Siriworn Kaewkan • Thailand’s ‘Southern’ Voice • ศิริวร แก้วกาญจน์
Far, far away from Bangkok is Thailand’s southern-most bookstore. It’s in Satun, right on Thailand’s southern border with Malaysia. The “Low Pressure Area” cafe is a small, one room affair. There’s, of course, coffee and a comfy couch to sit and read in. The coffee shop and independent publishing house are run by a prolific Thai author, Siriworn Kaewkan, and his wife, Beer.
Siriworn is Thailand’s only major ‘southern’ author. Most of Thailand’s authors and poets describe life in Bangkok or the Buddhist-influenced countryside, Siriworn sets his work in the “Deep South”. Here, Thai Muslims live alongside Thais from a Buddhist or even Chinese cultural heritage. Satun, where Siriworn is peaceful, but next door in the three “Deep South” provences, a low level war has been fought since 2004. Very few authors in Thailand focus their writing on this armed insurgency and try to understand the conflict through fiction.
“The Murder Case of Tok Imam Storpa Karde” is the first book by Siriworn that I read (translated by Marcel Barang). It’s set in a small rural town in a Muslim majority area of Thailand’s southern most provence. A prominent Thai-Muslim in the village is found dead. Nobody knows who did it, but there are enough motivations and suspicions to fill a novella. The book isn’t so much a story than an exercise in learning about the multiple interests in town. Who profits from war and who from peace? From policemen, to detectives to villagers – in the end, Siriworn doesn’t answer, “who done it” but the reader has a better appreciation for the complexity of everyday life in Thailand’s “Deep South”.
Actually the situation in “Tanyong Baru” village is a test case which challenges the government and Thai people in the whole country. All sides must cooperate, must come to an understanding.” From The Murder Case of Tok Imam Storpa Karde
When I interviewed Siriwon, he mentions that he writes about society and politics – especially the “Deep South” conflict to try and understand what is happening there. He doesn’t seek to assign blame, but rather illuminate the problems and motivations for the conflict. Knowing who gains and who looses from the armed conflict make it easier to know how to find a solution to stop it.

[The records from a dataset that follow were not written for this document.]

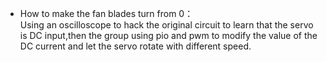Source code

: * How to make the fan blades turn from 0：  
Using an oscilloscope to hack the original circuit to learn that the servo is DC input,then the group using pio and pwm to modify the value of the DC current and let the servo rotate with different speed. 
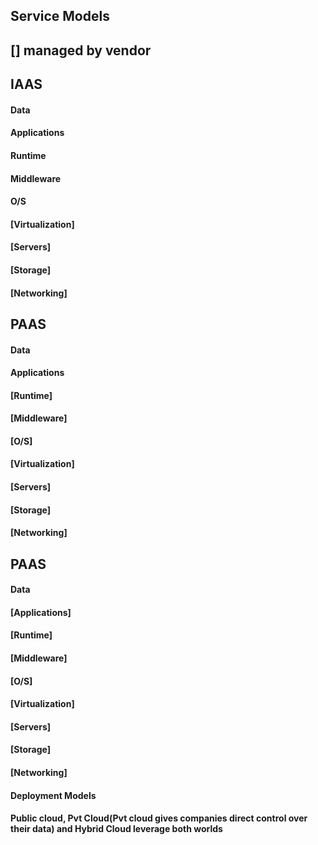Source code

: ## Service Models
## [] managed by vendor

## IAAS
#### Data
#### Applications
#### Runtime
#### Middleware
#### O/S
#### [Virtualization]
#### [Servers]
#### [Storage]
#### [Networking]

## PAAS
#### Data
#### Applications
#### [Runtime]
#### [Middleware]
#### [O/S]
#### [Virtualization]
#### [Servers]
#### [Storage]
#### [Networking]

## PAAS
#### Data
#### [Applications]
#### [Runtime]
#### [Middleware]
#### [O/S]
#### [Virtualization]
#### [Servers]
#### [Storage]
#### [Networking]

#### Deployment Models
#### Public cloud, Pvt Cloud(Pvt cloud gives companies direct control over their data) and Hybrid Cloud leverage both worlds
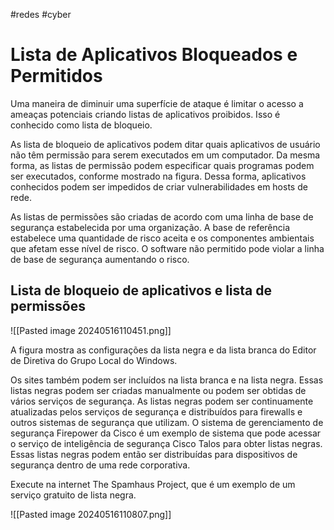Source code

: #redes #cyber 
# Lista de Aplicativos Bloqueados e Permitidos

Uma maneira de diminuir uma superfície de ataque é limitar o acesso a ameaças potenciais criando listas de aplicativos proibidos. Isso é conhecido como lista de bloqueio.

As lista de bloqueio de aplicativos podem ditar quais aplicativos de usuário não têm permissão para serem executados em um computador. Da mesma forma, as listas de permissão podem especificar quais programas podem ser executados, conforme mostrado na figura. Dessa forma, aplicativos conhecidos podem ser impedidos de criar vulnerabilidades em hosts de rede.

As listas de permissões são criadas de acordo com uma linha de base de segurança estabelecida por uma organização. A base de referência estabelece uma quantidade de risco aceita e os componentes ambientais que afetam esse nível de risco. O software não permitido pode violar a linha de base de segurança aumentando o risco.
## Lista de bloqueio de aplicativos e lista de permissões

![[Pasted image 20240516110451.png]]

A figura mostra as configurações da lista negra e da lista branca do Editor de Diretiva do Grupo Local do Windows.

Os sites também podem ser incluídos na lista branca e na lista negra. Essas listas negras podem ser criadas manualmente ou podem ser obtidas de vários serviços de segurança. As listas negras podem ser continuamente atualizadas pelos serviços de segurança e distribuídos para firewalls e outros sistemas de segurança que utilizam. O sistema de gerenciamento de segurança Firepower da Cisco é um exemplo de sistema que pode acessar o serviço de inteligência de segurança Cisco Talos para obter listas negras. Essas listas negras podem então ser distribuídas para dispositivos de segurança dentro de uma rede corporativa.

Execute na internet The Spamhaus Project, que é um exemplo de um serviço gratuito de lista negra.

![[Pasted image 20240516110807.png]]


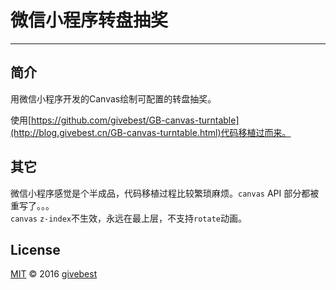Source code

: # 微信小程序转盘抽奖
----

## 简介

用微信小程序开发的Canvas绘制可配置的转盘抽奖。      

使用[https://github.com/givebest/GB-canvas-turntable](http://blog.givebest.cn/GB-canvas-turntable.html)代码移植过而来。

      
## 其它

微信小程序感觉是个半成品，代码移植过程比较繁琐麻烦。`canvas` API 部分都被重写了。。。      
`canvas` `z-index`不生效，永远在最上层，不支持`rotate`动画。


## License

[MIT](./LICENSE) © 2016 [givebest](https://github.com/givebest)

 
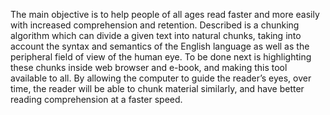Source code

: The main objective is to help people of all ages read faster and more easily with increased comprehension and retention. Described is a chunking algorithm which can divide a given text into natural chunks, taking into account the syntax and semantics of the English language as well as the peripheral field of view of the human eye. To be done next is highlighting these chunks inside web browser and e-book, and making this tool available to all. By allowing the computer to guide the reader’s eyes, over time, the reader will be able to chunk material similarly, and have better reading comprehension at a faster speed.
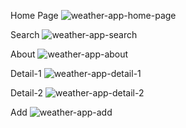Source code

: Home Page
![weather-app-home-page](https://github.com/sidrenil/weather-app/assets/80275553/5766d781-1e9c-4b7b-88a9-4444961380c8)

Search
![weather-app-search](https://github.com/sidrenil/weather-app/assets/80275553/d40872fe-7f35-489a-be99-4dfb8a71d09c)

About
![weather-app-about](https://github.com/sidrenil/weather-app/assets/80275553/86789cb4-a031-4c08-af8b-9ef95156d5e3)

Detail-1
![weather-app-detail-1](https://github.com/sidrenil/weather-app/assets/80275553/9b83f255-c49a-41ad-8b06-fb4110f65a82)

Detail-2
![weather-app-detail-2](https://github.com/sidrenil/weather-app/assets/80275553/075b47f4-9cef-4791-9fdf-3f825363c28e)

Add
![weather-app-add](https://github.com/sidrenil/weather-app/assets/80275553/9c75aa31-17e4-45d5-8685-c7c3368596d5)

Many of Siriworn’s other books are short stories and poems. But even when he isn’t writing about Thailand’s Deep South, he seems to still be interested in conflict between people. For example, his short story set on the southern Thai island of Koh Lanta, at the time of the tsunami in 2004.
“I thought about war and conflicts in various parts of the world.” from Lanta, Carrie May and Me
Siriworn says that every place in this world needs writers, especially countries like Thailand. Of course, he points out that the government doesn’t like too many writers and thinkers speaking directly to the people. Sirikorn says, he doesn’t judge what is right or wrong but rather tries to challenge people to think anew about old problems. To shake things up.